Grubhub, meanwhile, maintains that it’s in the right for collecting these sales taxes and denied that the food delivery app business models exempt companies from these collections.
“We have been audited by multiple states, multiple times, and in every case we were required to collect and remit sales tax on delivery fees,” said Grubhub’s CEO Matt Maloney.
The threat of regulation
In recent years, local lawmakers have increasingly scrutinized the tech industry. For example, more states are now charging sales tax on products that are purchased online. That’s because of a June 2018 Supreme Court Ruling, South Dakota v. Wayfair, which gave states the rights to demand more tax revenue from online companies that sell goods in their state, even if those companies don’t have a physical location in the area.
California politicians told Recode that they’re also thinking about how the gig economy collects taxes.
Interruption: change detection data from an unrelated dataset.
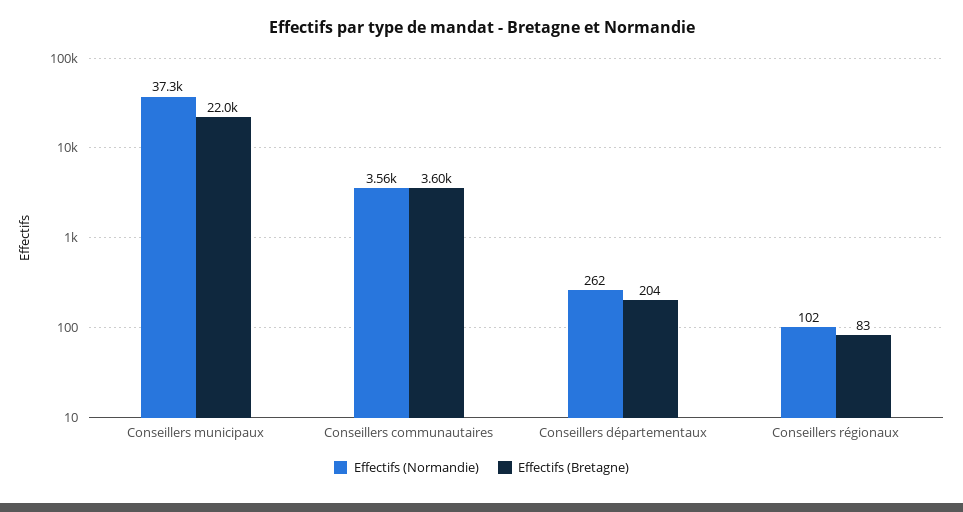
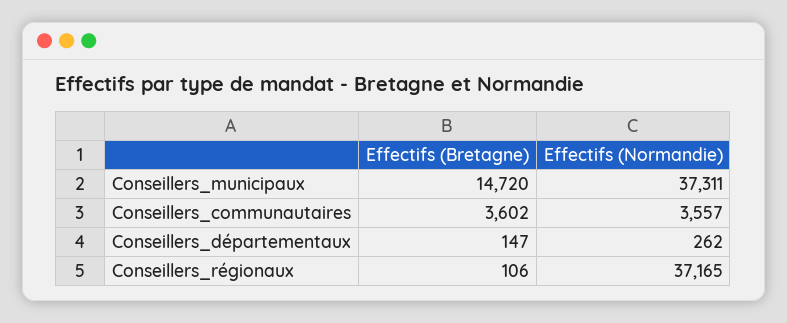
Effectifs (Bretagne), Conseillers municipaux: 22000 -> 14720
Effectifs (Bretagne), Conseillers départementaux: 204 -> 147
Effectifs (Normandie), Conseillers régionaux: 102 -> 37165
Effectifs (Bretagne), Conseillers régionaux: 83 -> 106

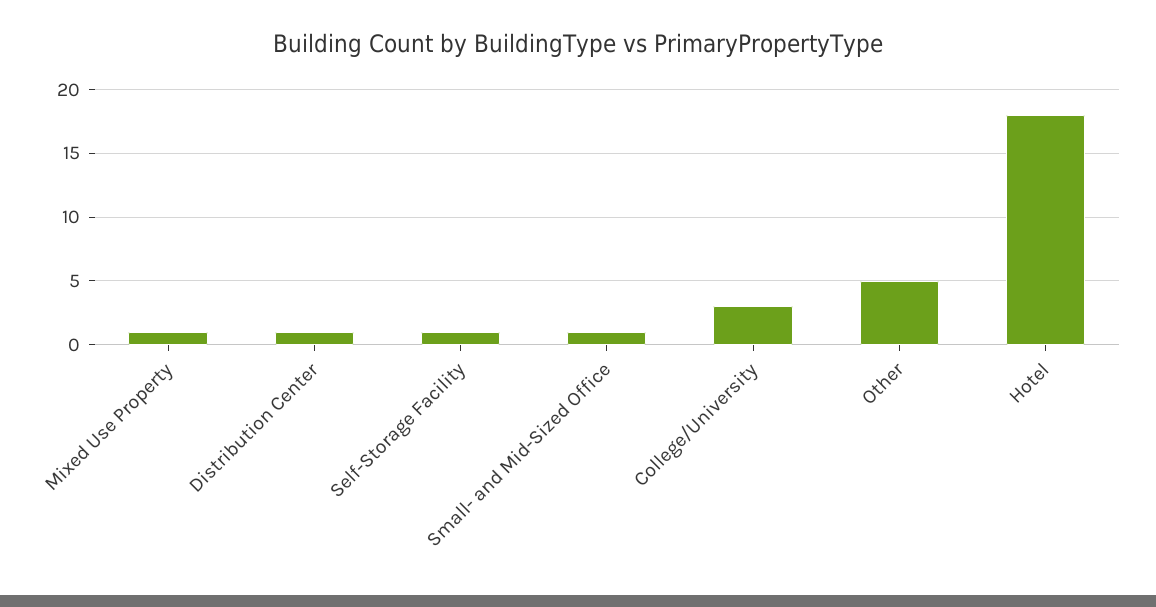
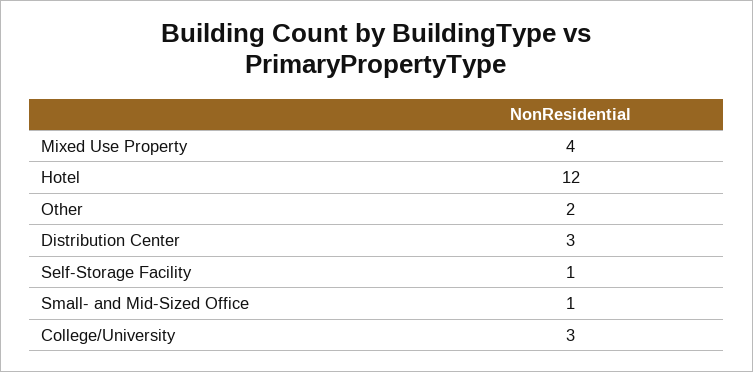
Mixed Use Property: 1 -> 4
Distribution Center: 1 -> 3
Other: 5 -> 2
Hotel: 18 -> 12

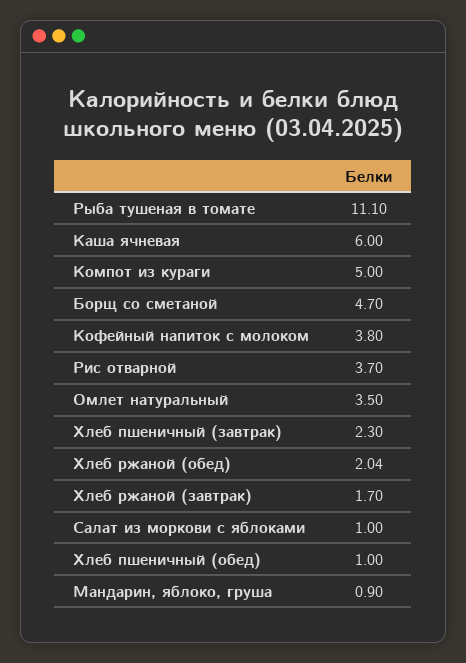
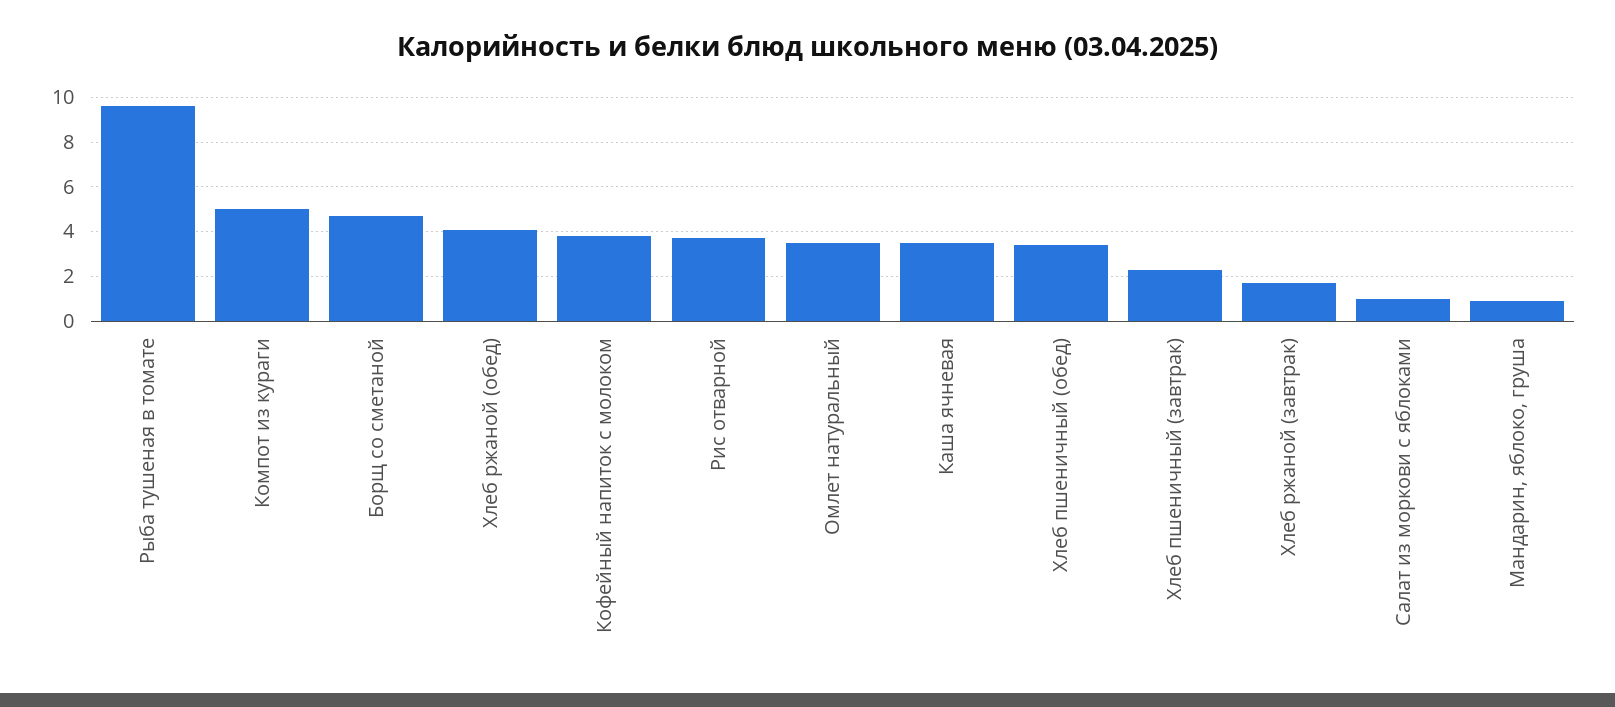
Рыба тушеная в томате: 11.1 -> 9.5
Каша ячневая: 6 -> 3.5
Хлеб ржаной (обед): 2.04 -> 4
Хлеб пшеничный (обед): 1 -> 3.5

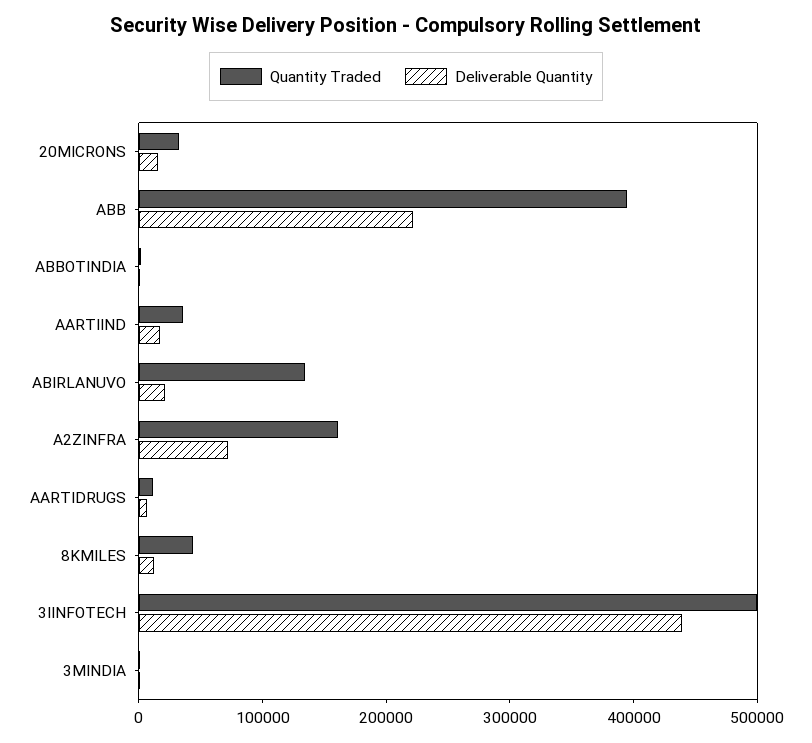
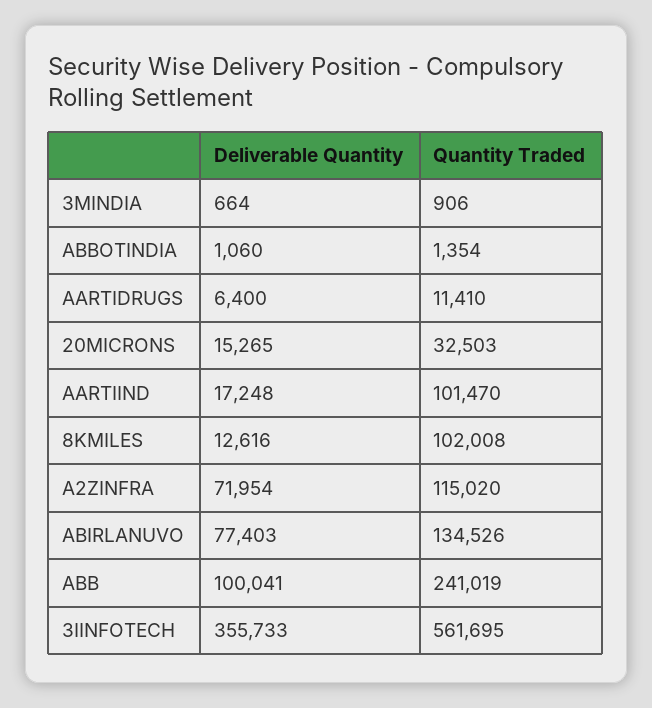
Quantity Traded, ABB: 400000 -> 241019
Deliverable Quantity, ABB: 220000 -> 100041
Quantity Traded, AARTIIND: 40000 -> 101470
Deliverable Quantity, ABIRLANUVO: 20000 -> 77403
Quantity Traded, A2ZINFRA: 160000 -> 115020
Quantity Traded, 8KMILES: 40000 -> 102008
Quantity Traded, 3IINFOTECH: 500000 -> 561695
Deliverable Quantity, 3IINFOTECH: 440000 -> 355733

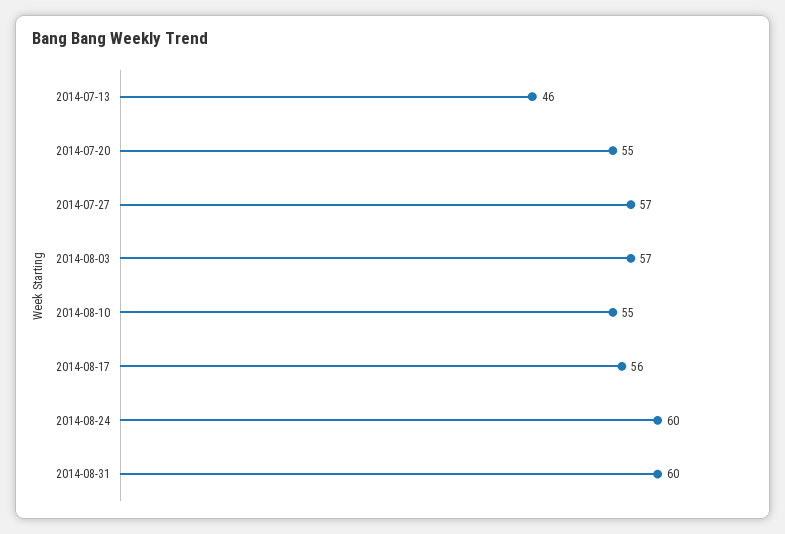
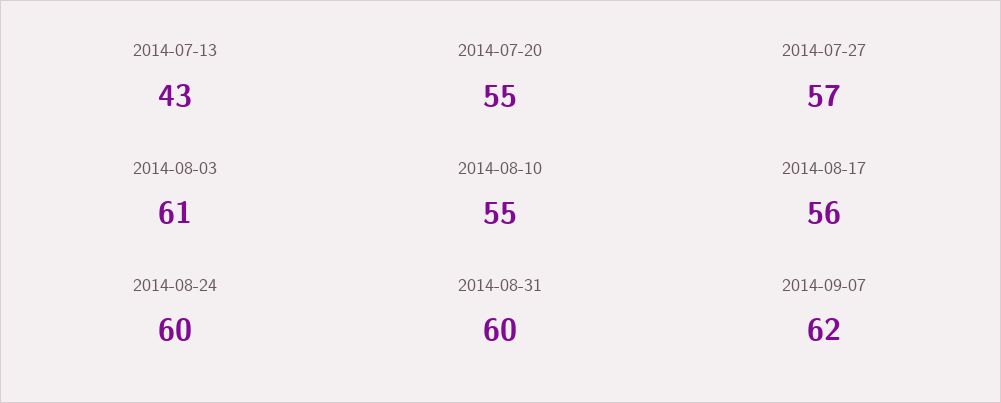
2014-07-13: 46 -> 43
2014-08-03: 57 -> 61
2014-09-07: none -> 62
“I’m concerned about what appears to be a pattern of activity of these gig companies to not even find out what they should be doing by law,” said California Assemblywoman Lorena Gonzalez, who authored the landmark labor legislation AB 5 that legally pressures companies like Uber and Lyft to reclassify contractors as employees. “It’s unfair competition. If you have a Dominos, for example, that is abiding by the rules, they’re taking the appropriate sales tax out, they’re not going to be able to compete with an app that’s doing all those things.” Dominos is one of the only major pizza chains that does its own delivery, independent of food delivery apps.
If there’s a lesson to be learned by food delivery startups from tech successes of the past, it’s that creatively interpreting outdated regulations can help them get ahead. Amazon largely skipped out on collecting sales tax for third-party seller products until a few years ago when it was facing state regulations to do so — but by then it was already the top online retailer. Uber ignored licensing rules in many states but became the leading ride-hail company in the meantime. And Airbnb delayed its obligation to collect taxes and enforce zoning rules by suing several cities where it operated.
In all those fights, regulators were slow to keep up with tech companies, which took advantage of that to quickly become market leaders, meaning they could afford costly legal battles. But in an era when tech is facing a reckoning with the public and increased political scrutiny, that might change, and regulators may start applying stricter rules to companies like DoorDash and Postmates.